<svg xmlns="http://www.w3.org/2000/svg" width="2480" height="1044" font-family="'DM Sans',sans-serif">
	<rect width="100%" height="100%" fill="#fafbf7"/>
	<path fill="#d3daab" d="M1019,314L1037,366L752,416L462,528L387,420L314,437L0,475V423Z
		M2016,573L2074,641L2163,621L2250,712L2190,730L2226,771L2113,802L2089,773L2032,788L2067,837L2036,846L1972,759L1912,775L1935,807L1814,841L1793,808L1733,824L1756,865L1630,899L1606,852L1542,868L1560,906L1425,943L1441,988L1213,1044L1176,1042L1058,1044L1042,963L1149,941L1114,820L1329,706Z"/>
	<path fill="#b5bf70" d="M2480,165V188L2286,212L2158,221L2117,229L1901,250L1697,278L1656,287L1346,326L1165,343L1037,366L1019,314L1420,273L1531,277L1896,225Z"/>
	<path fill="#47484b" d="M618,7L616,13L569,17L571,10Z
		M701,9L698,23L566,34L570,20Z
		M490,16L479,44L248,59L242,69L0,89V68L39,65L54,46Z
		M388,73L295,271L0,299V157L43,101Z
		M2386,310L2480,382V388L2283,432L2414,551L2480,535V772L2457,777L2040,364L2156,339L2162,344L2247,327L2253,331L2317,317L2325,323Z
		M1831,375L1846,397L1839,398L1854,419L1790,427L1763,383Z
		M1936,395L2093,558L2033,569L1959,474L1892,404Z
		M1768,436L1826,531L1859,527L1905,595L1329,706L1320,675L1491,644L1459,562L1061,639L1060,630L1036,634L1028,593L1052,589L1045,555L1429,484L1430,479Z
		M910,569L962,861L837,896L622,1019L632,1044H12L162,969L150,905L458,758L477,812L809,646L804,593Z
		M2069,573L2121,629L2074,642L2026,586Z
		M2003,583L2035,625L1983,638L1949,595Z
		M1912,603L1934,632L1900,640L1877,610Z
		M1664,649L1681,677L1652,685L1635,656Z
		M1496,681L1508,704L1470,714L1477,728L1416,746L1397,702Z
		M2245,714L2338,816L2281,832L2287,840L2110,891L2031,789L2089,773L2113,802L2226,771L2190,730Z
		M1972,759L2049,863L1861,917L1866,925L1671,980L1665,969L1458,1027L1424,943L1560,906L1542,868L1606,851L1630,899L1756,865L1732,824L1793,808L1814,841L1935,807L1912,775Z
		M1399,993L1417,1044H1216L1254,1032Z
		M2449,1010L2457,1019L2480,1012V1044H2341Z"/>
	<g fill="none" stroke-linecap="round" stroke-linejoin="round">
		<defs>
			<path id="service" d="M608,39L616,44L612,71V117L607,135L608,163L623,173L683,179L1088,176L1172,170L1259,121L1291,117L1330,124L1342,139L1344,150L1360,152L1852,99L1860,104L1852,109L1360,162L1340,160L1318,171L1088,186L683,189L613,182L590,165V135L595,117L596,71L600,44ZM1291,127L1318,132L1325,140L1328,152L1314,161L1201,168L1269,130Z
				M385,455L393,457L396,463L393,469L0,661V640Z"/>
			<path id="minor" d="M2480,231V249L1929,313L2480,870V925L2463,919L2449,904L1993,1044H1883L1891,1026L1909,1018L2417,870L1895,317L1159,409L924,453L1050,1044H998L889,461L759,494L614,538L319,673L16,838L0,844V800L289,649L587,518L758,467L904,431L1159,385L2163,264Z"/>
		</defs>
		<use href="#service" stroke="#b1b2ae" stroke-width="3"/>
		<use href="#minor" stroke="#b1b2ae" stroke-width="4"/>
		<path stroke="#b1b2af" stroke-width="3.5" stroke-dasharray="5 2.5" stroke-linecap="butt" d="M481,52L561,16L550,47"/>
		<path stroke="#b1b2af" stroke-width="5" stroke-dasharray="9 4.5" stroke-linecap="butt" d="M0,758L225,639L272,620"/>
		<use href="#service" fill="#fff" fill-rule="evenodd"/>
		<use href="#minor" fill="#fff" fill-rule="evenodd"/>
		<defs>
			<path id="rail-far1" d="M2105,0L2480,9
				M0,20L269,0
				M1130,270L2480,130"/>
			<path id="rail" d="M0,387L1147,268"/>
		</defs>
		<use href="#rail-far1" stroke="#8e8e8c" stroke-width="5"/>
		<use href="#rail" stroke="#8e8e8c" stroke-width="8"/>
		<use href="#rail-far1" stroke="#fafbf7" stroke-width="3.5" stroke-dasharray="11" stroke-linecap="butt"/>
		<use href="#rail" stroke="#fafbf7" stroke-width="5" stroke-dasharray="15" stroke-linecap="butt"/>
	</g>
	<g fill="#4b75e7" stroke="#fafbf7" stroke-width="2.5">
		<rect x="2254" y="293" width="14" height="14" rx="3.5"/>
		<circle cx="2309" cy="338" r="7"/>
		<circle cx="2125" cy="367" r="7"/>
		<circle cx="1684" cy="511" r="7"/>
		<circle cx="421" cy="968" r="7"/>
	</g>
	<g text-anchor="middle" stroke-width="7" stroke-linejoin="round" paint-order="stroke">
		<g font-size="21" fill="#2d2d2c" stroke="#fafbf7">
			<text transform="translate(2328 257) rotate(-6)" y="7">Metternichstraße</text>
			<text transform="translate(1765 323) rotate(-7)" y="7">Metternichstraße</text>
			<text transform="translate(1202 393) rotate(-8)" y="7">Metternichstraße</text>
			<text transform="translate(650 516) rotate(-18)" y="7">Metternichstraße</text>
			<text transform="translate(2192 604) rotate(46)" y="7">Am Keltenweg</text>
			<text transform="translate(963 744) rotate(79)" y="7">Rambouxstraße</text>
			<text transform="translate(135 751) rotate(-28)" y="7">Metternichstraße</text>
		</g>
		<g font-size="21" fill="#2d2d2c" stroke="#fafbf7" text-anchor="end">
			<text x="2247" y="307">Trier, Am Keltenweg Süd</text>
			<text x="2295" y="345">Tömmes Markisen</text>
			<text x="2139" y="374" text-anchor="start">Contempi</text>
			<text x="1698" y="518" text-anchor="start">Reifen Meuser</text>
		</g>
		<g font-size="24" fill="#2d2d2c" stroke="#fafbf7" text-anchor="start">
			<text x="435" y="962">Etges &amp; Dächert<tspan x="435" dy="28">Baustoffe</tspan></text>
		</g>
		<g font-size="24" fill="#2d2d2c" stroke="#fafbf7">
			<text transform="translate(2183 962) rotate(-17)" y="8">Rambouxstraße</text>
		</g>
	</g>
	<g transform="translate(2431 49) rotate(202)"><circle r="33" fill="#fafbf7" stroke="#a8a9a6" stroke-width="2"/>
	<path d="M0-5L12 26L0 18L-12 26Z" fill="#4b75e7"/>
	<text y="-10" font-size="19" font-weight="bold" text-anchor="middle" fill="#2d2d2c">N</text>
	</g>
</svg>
+++
* [ASSIGNMENT]
Every line above in which the word "middle" occurs needs to be copied.

* [TASK ANSWER]
	<g text-anchor="middle" stroke-width="7" stroke-linejoin="round" paint-order="stroke">
	<text y="-10" font-size="19" font-weight="bold" text-anchor="middle" fill="#2d2d2c">N</text>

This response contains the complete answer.